Consider these accessibility facts:
- The 1996 Chartbook on Disability in the United States estimates that “19.4% of non-institutionalized civilians in the United States, totalling 48.9 million people, have a disability. Almost half of these people (an estimated 24.1 million people) can be considered to have a severe disability.”
Source: LaPlante, 1995
- “Approximately eight percent of web users have a disability. Nearly half of those users are blind or visually impaired.”
Source: Georgia Tech’s GVU WWW Survey (April 1998)

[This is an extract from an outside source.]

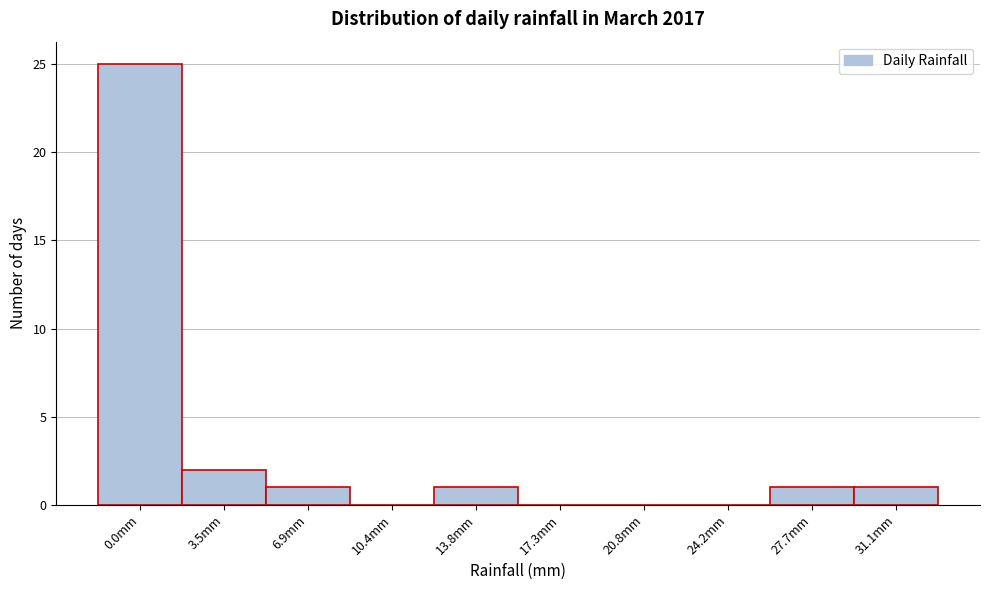

Reading left to right, list all the values displayed in this chart.

0.0mm=25	3.5mm=2	6.9mm=1	10.4mm=0	13.8mm=1	17.3mm=0	20.8mm=0	24.2mm=0	27.7mm=1	31.1mm=1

- Section 504 of the 1973 Rehabilitation Act and the 1990 Americans with Disabilities Act state that “No otherwise qualified individual with a disability shall, solely by reason of his/her disability, be excluded from the participation in, be denied the benefits of, or be subjected to discrimination under any program or activity of a public entity.”
- Section 508 (Information Technology and People with Disabilities) amendment to the Workforce Investment Act of 1998 “requires that Federal agencies’ electronic and information technology is accessible to people with disabilities, including employees and members of the public.” This change was originally projected for August 7, 2000.
Source: Americans with Disabilities Act
These facts are extremely important as they demonstrate that good accessibility can be reinforced by the law. Therefore, considering the accessibility of your site to those with disabilities is not only a wise business decision, it’s a wise moral and legal choice too.